__Information shown__:

>>

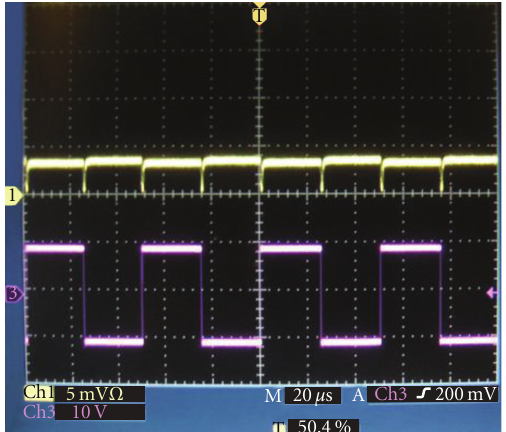
Figure 4: 1.5- μ m optical output signal after polarizer with the angular di ff erence between transmitter and receiver of | Δ θ | = 45 ◦ . (a) The 1.5- μ m optical output signal after the polarizer and (b) the applied voltage (20: 1) for the polarization modulator are shown as Ch1 and Ch3 with the modulated frequency of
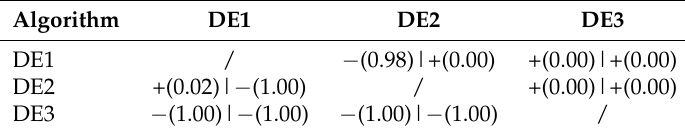
Table 4. eDSC analysis at D*100,000 FEs.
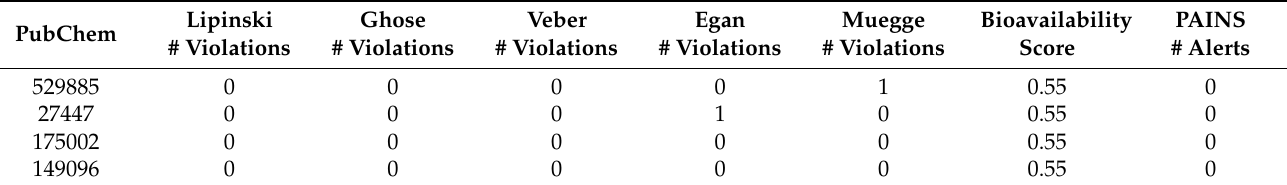
Table 4. Medicinal chemistry and drug likeness output of test compounds.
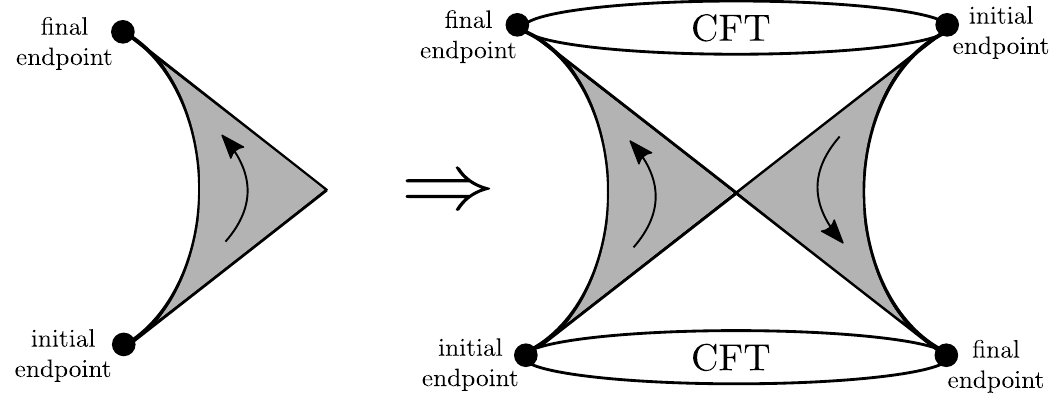
Figure 2 . Starting from a causal patch, one can introduce the rest of de Sitter space, including its conformal boundary, via the doubled phase space formalism. First, we construct two antipodally- related copies of the causal patch, with opposite intrinsic time orientations. Next, we evolve the fields out of the doubled causal patch into the rest of de Sitter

<<

__What you need to do__:
The answer must be the full listing above, copied exactly, with no pictures in it.

__Task solution__:
Figure 4: 1.5- μ m optical output signal after polarizer with the angular di ff erence between transmitter and receiver of | Δ θ | = 45 ◦ . (a) The 1.5- μ m optical output signal after the polarizer and (b) the applied voltage (20: 1) for the polarization modulator are shown as Ch1 and Ch3 with the modulated frequency of
Table 4. eDSC analysis at D*100,000 FEs.
Table 4. Medicinal chemistry and drug likeness output of test compounds.
Figure 2 . Starting from a causal patch, one can introduce the rest of de Sitter space, including its conformal boundary, via the doubled phase space formalism. First, we construct two antipodally- related copies of the causal patch, with opposite intrinsic time orientations. Next, we evolve the fields out of the doubled causal patch into the rest of de Sitter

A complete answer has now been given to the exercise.